The first two facts make me suspect that the slow performance is not due to my implementation, but rather to the type system: .NET has to instantiate 1,000 distinct closed generic types, ie.:
EmptyStack<int>
NonEmptyStack<int, EmptyStack<int>>
NonEmptyStack<int, NonEmptyStack<int, EmptyStack<int>>>
NonEmptyStack<int, NonEmptyStack<int, NonEmptyStack<int, EmptyStack<int>>>>
- etc.
Questions:
- Is my above assessment correct?
- If so, why does instantiation of generic types such as
T<U>
, T<T<U>>
, T<T<T<U>>>
, and so on get exponentially slower the deeper they are nested?
- Are CLR implementations other than .NET (Mono, Silverlight, .NET Compact etc.) known to exhibit the same characteristics?
†) Off-topic footnote: These types are quite interesting btw. because they allow the compiler to catch certain errors such as:
stack.Push(item).Pop().Pop();
// ^^^^^^
// causes compile-time error if 'stack' is not known to be non-empty.
Or you can express requirements for certain stack operations:
TStackBeneath PopTwoItems<T, TStackBeneath>
(INonEmptyStack<T, INonEmptyStack<T, TStackBeneath> stack)

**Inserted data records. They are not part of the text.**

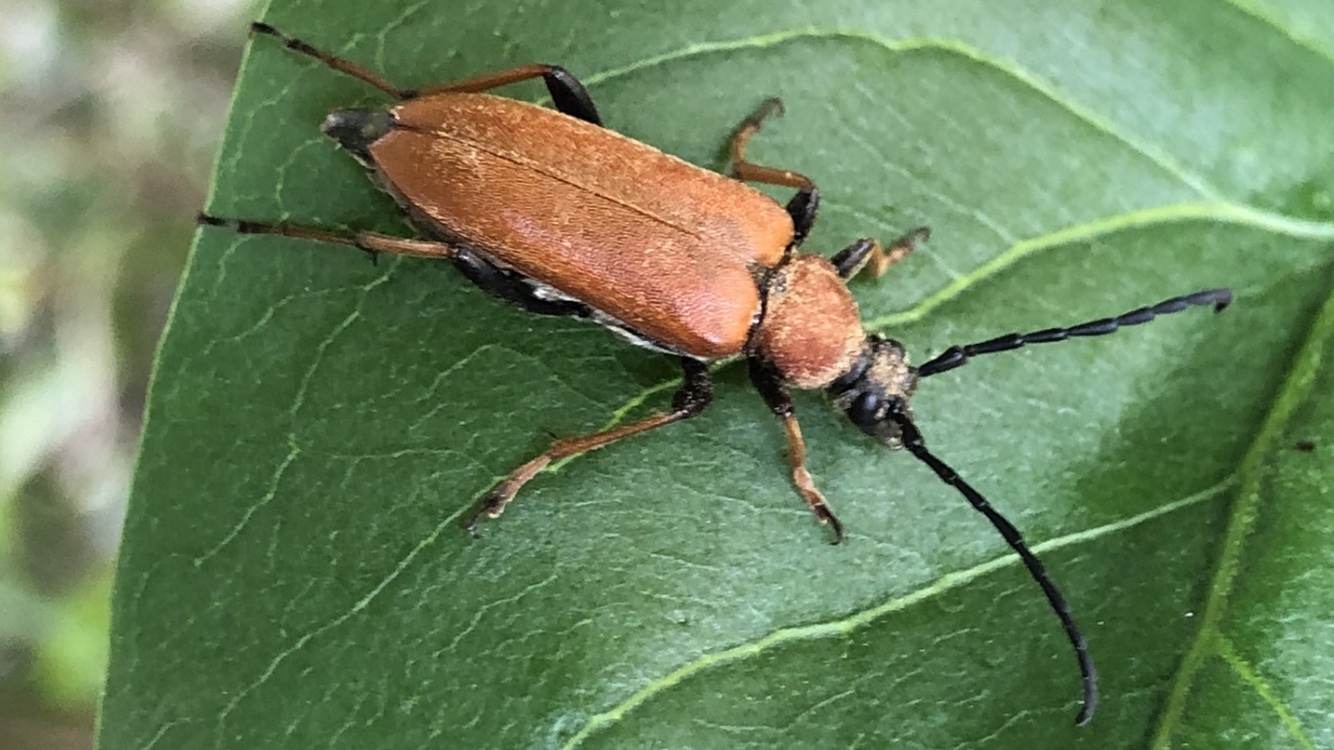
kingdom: Animalia
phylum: Arthropoda
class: Insecta
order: Coleoptera
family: Cerambycidae
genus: Stictoleptura
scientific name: Stictoleptura rubra
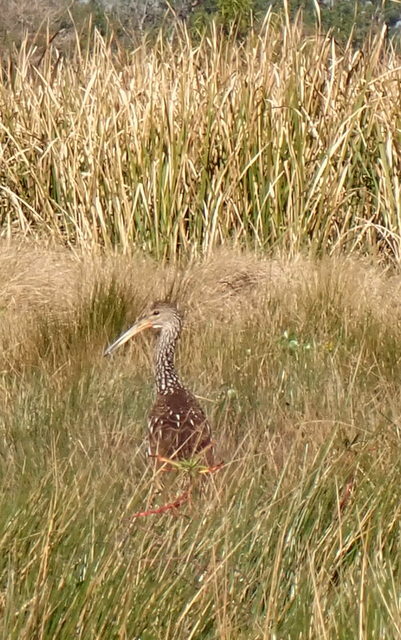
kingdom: Animalia
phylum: Chordata
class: Aves
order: Gruiformes
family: Aramidae
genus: Aramus
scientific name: Aramus guarauna
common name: Limpkin
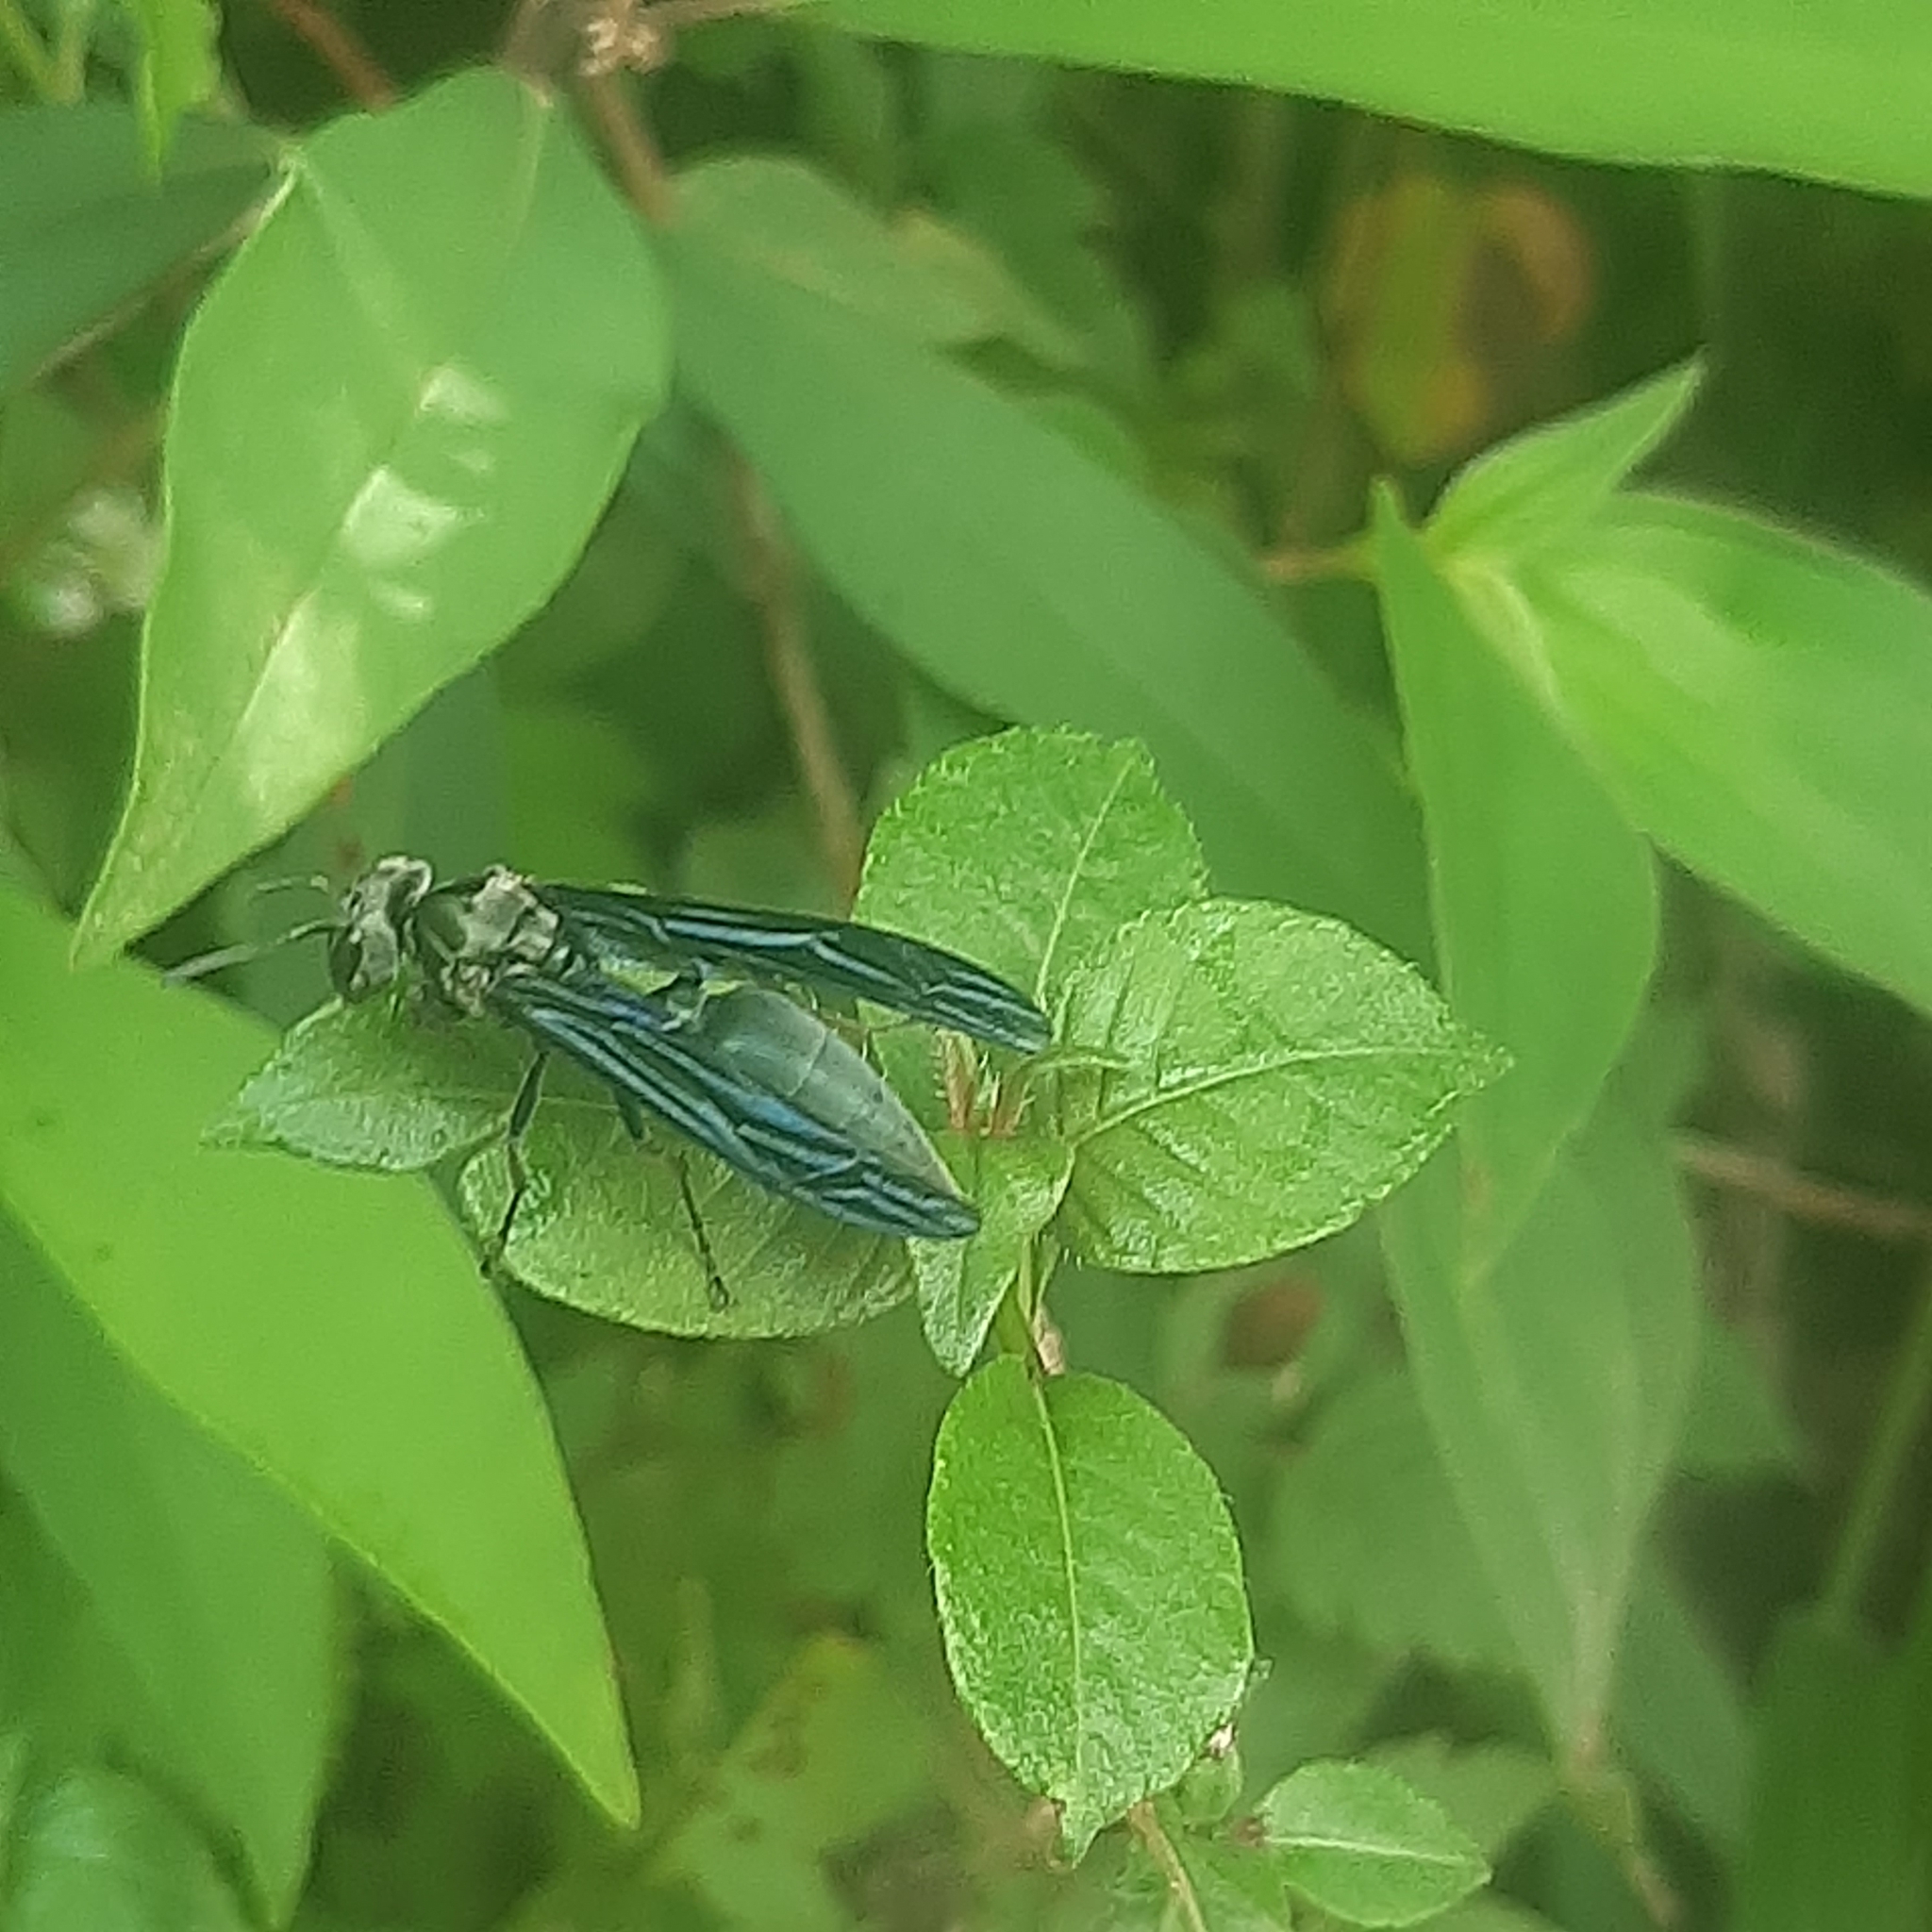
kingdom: Animalia
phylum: Arthropoda
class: Insecta
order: Hymenoptera
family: Vespidae
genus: Synoeca
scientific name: Synoeca septentrionalis
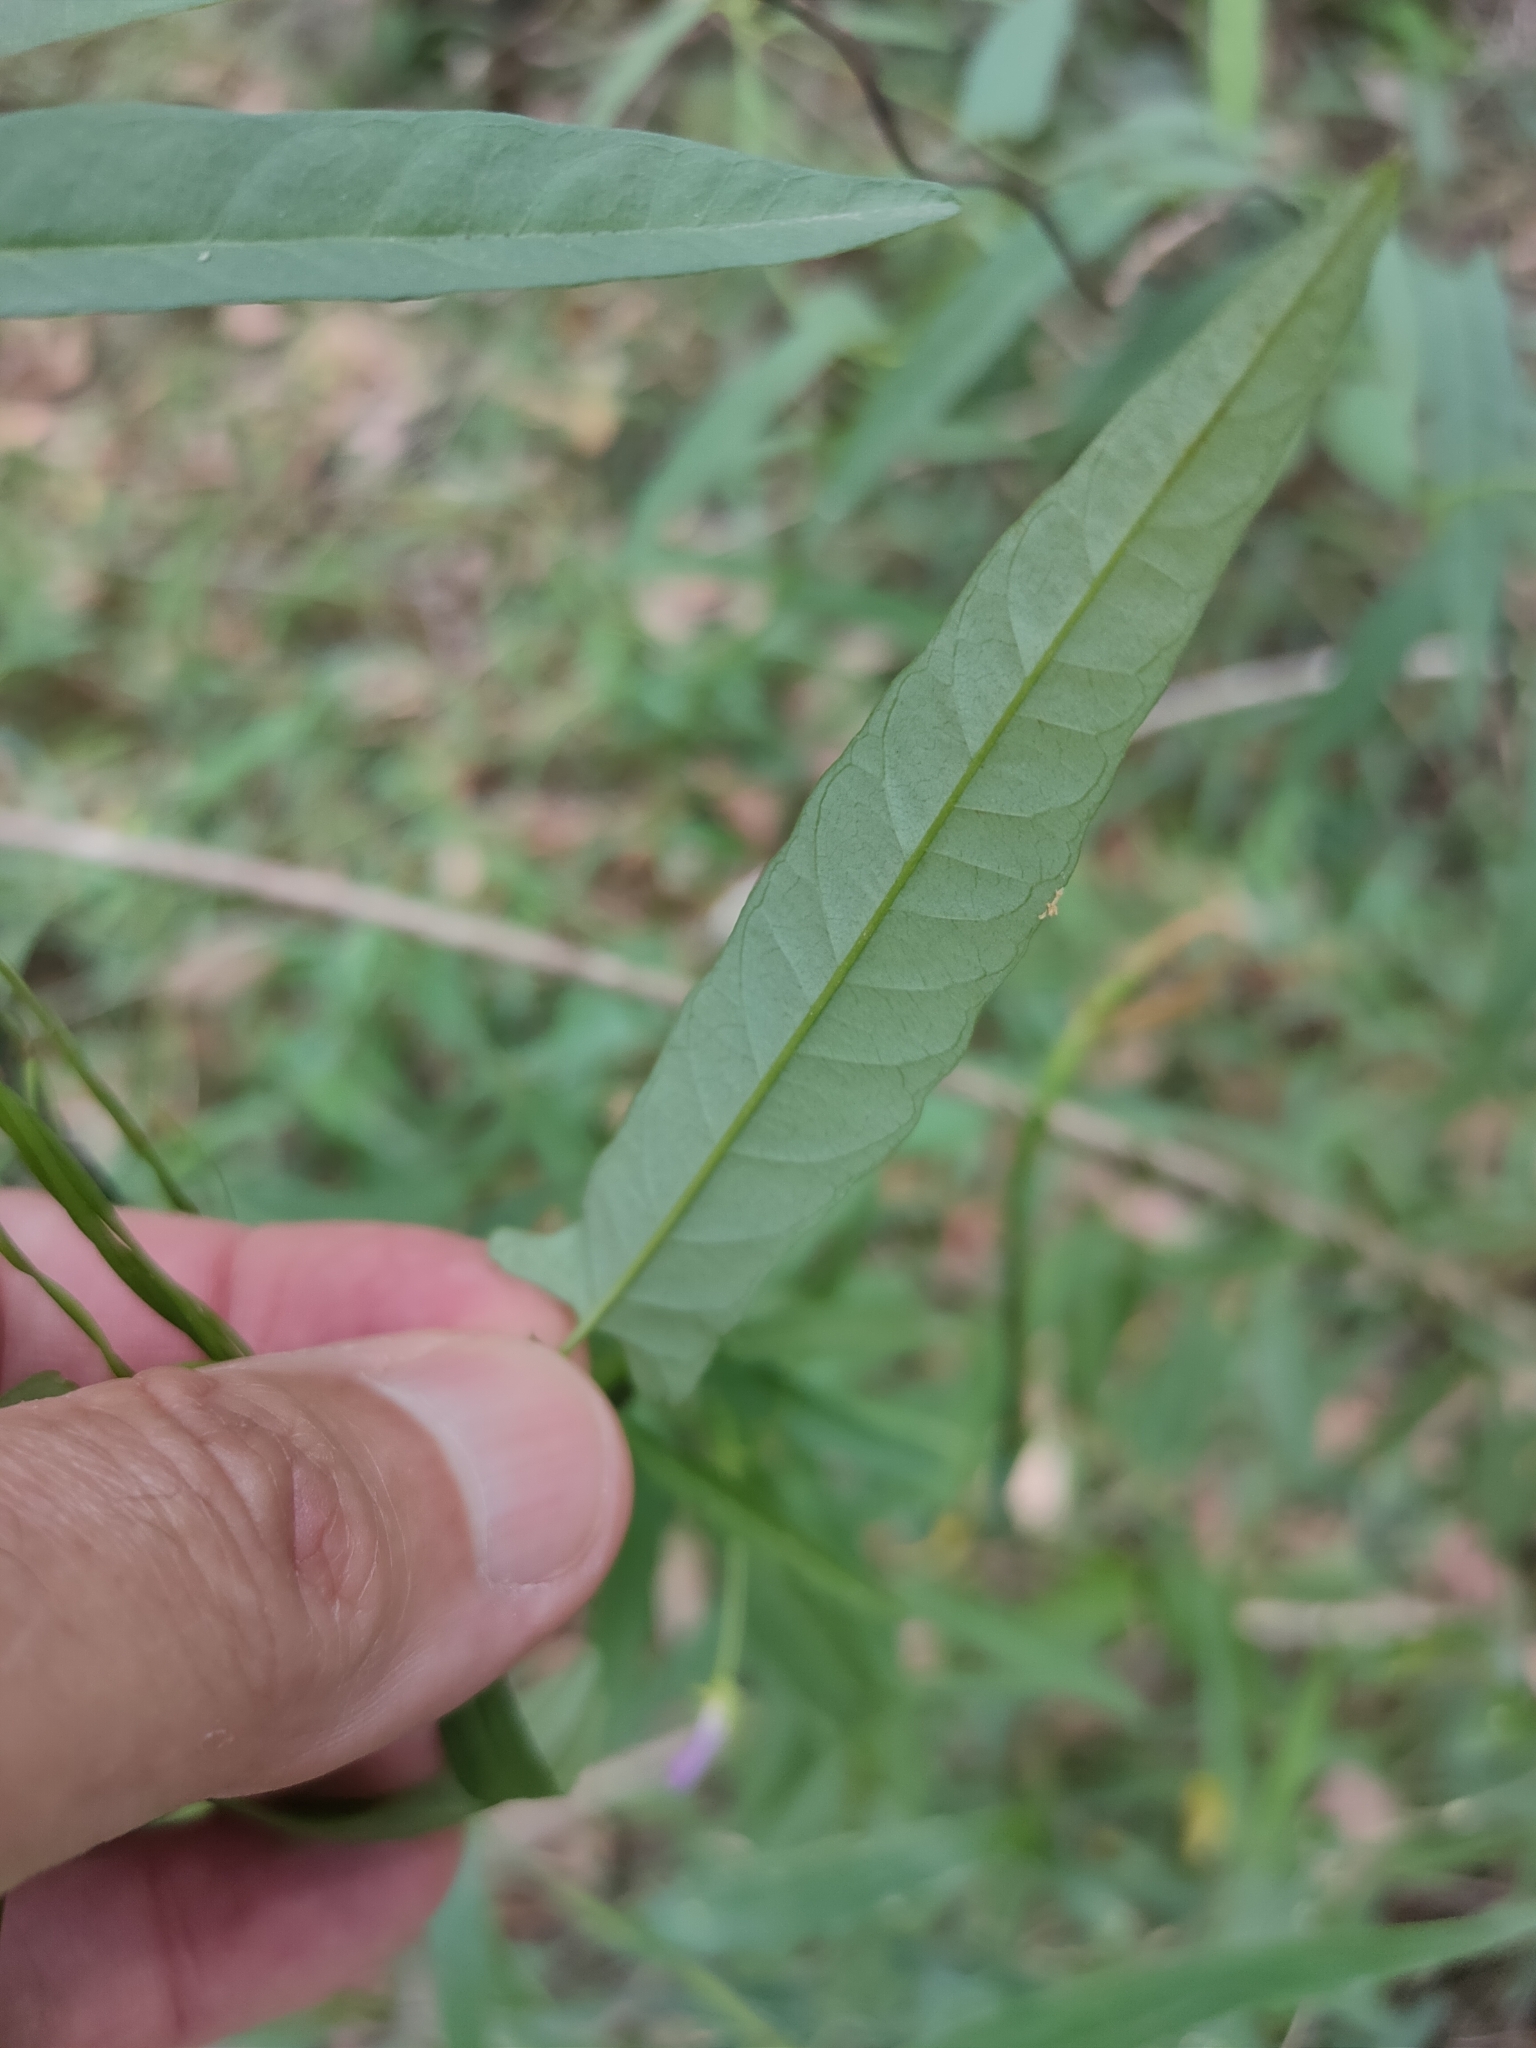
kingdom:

Update #1: Implementation of the above interfaces
internal class EmptyStack<T> : IEmptyStack<T>
{
public INonEmptyStack<T, IEmptyStack<T>> Push(T x)
{
return new NonEmptyStack<T, IEmptyStack<T>>(x, this);
}
INonEmptyStack<T, IStack<T>> IStack<T>.Push(T x)
{
return Push(x);
}
}
// ^ this could be made into a singleton per type T
internal class NonEmptyStack<T, TStackBeneath> : INonEmptyStack<T, TStackBeneath>
where TStackBeneath : IStack<T>
{
private readonly T top;
private readonly TStackBeneath stackBeneathTop;
public NonEmptyStack(T top, TStackBeneath stackBeneathTop)
{
this.top = top;
this.stackBeneathTop = stackBeneathTop;
}
public T Top { get { return top; } }
public TStackBeneath Pop()
{
return stackBeneathTop;
}
public INonEmptyStack<T, INonEmptyStack<T, TStackBeneath>> Push(T x)
{
return new NonEmptyStack<T, INonEmptyStack<T, TStackBeneath>>(x, this);
}
INonEmptyStack<T, IStack<T>> IStack<T>.Push(T x)
{
return Push(x);
}
}
Update #2: Benchmark code and results
I used the following code to measure recursive generic type instantiation times for .NET 4 on a Windows 7 SP 1 x64 (Intel U4100 @ 1.3 GHz, 4 GB RAM) notebook. This is a different, faster machine than the one I originally used, so the results do not match with the statements above.
Console.WriteLine("N, t [ms]");
int outerN = 0;
while (true)
{
outerN++;
var appDomain = AppDomain.CreateDomain(outerN.ToString());
appDomain.SetData("n", outerN);
appDomain.DoCallBack(delegate {
int n = (int)AppDomain.CurrentDomain.GetData("n");
var stopwatch = new Stopwatch();
stopwatch.Start();
IStack<int> s = new EmptyStack<int>();
for (int i = 0; i < n; ++i)
{
s = s.Push(i); // <-- this "creates" a new type
}
stopwatch.Stop();
long ms = stopwatch.ElapsedMilliseconds;
Console.WriteLine("{0}, {1}", n, ms);
});
AppDomain.Unload(appDomain);
}
(Each measurement is taken in a separate app domain because this ensures that all runtime types will have to be re-created in each loop iteration.)
Here's a X-Y plot of the output:
Horizontal axis: N denotes the depth of type recursion, i.e.:
- N = 1 indicates a
NonEmptyStack<EmptyStack<T>>
- N = 2 indicates a
NonEmptyStack<NonEmptyStack<EmptyStack<T>>>
- etc.
Vertical axis: t is the time (in milliseconds) required to push N integers onto a stack. (The time needed to create runtime types, if that actually happens, is included in this measurement.)